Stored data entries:
-------------------------

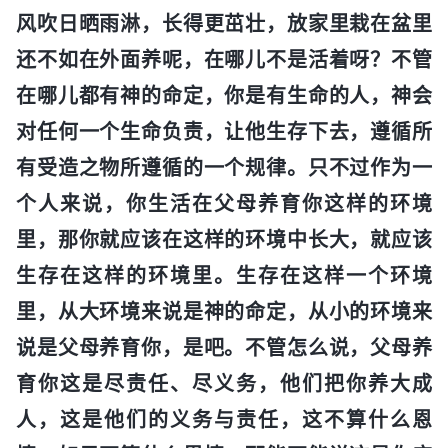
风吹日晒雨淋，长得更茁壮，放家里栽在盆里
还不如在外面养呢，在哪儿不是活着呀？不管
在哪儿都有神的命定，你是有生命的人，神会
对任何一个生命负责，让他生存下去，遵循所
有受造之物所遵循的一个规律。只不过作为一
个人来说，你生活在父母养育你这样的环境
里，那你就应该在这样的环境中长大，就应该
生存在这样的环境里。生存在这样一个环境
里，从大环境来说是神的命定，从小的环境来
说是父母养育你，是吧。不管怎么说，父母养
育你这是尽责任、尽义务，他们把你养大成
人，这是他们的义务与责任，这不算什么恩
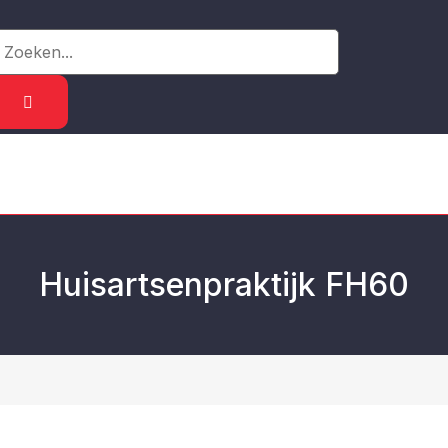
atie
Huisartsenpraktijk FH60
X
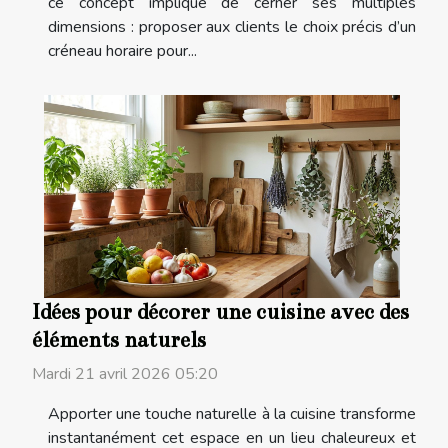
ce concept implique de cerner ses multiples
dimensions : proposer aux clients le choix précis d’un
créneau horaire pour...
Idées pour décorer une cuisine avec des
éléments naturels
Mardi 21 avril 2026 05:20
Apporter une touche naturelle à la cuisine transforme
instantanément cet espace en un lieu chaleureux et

-------------------------

### Your task
Would you retype every line shown above exactly, leaving the pictures aside?

### Solution
风吹日晒雨淋，长得更茁壮，放家里栽在盆里
还不如在外面养呢，在哪儿不是活着呀？不管
在哪儿都有神的命定，你是有生命的人，神会
对任何一个生命负责，让他生存下去，遵循所
有受造之物所遵循的一个规律。只不过作为一
个人来说，你生活在父母养育你这样的环境
里，那你就应该在这样的环境中长大，就应该
生存在这样的环境里。生存在这样一个环境
里，从大环境来说是神的命定，从小的环境来
说是父母养育你，是吧。不管怎么说，父母养
育你这是尽责任、尽义务，他们把你养大成
人，这是他们的义务与责任，这不算什么恩
atie
Huisartsenpraktijk FH60
X
ce concept implique de cerner ses multiples
dimensions : proposer aux clients le choix précis d’un
créneau horaire pour...
Idées pour décorer une cuisine avec des
éléments naturels
Mardi 21 avril 2026 05:20
Apporter une touche naturelle à la cuisine transforme
instantanément cet espace en un lieu chaleureux et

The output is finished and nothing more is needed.